Work to complete ▸
Resume the forum post below about loading roughly 2GB of CSV files into queryable tables on a laptop, starting right after its last sentence.

Passage shown ▸
>>>

Hi!
I’m trying to come up with a way of handling a relatively large volume of data for my laptop (~2GB worth of CSVs), and I’m not 100% sure I’m bumping into RAM limitations, Pluto limitations, limitations of available libraries, or simply lacking knowledge about best practices.
I have a bunch (20+) of CSVs files that I’d ideally like to load into 3 tables in a DB-like object that I can later query in all sorts of ways.
I started with DataFrames, but I had the necessity of appending several to one another, and doing so would’ve eaten all my ram as I had to load all data from CSVs first.
An alternative would have been to do everything in a step-wise fashion, but at some point in time I’m loading in memory more data than I can accommodate. If managing that, would then prevent any sort of analysis as those results would have to be sunk to a dataframe as well (?).

<<<

Input data ▸

>>>

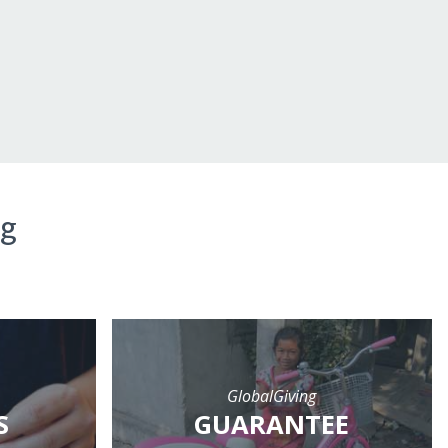
ng
GlobalGiving
S
GUARANTEE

<<<

Task result ▸
I’ve looked into JuliaDB, but trying to install it results in several other packages in my environment being downgraded, and as I’m trying to become proficient in a set of tools/libraries that I can count on, JuliaDBthe doesn’t seem as solid building block now (not in active development).
SQLite worked when it came to loading data into it, but querying results in long-running cells (at least in Pluto) when querying the same data that is otherwise handled without issues when read directly from the CSV.
What else is out there, when it comes to libraries and/or resources?
I saw the poll involving the future development of DataFrames, and I think what I’m looking for is out-of-memory processing: I’d expect everything to be on-disk, except the query results.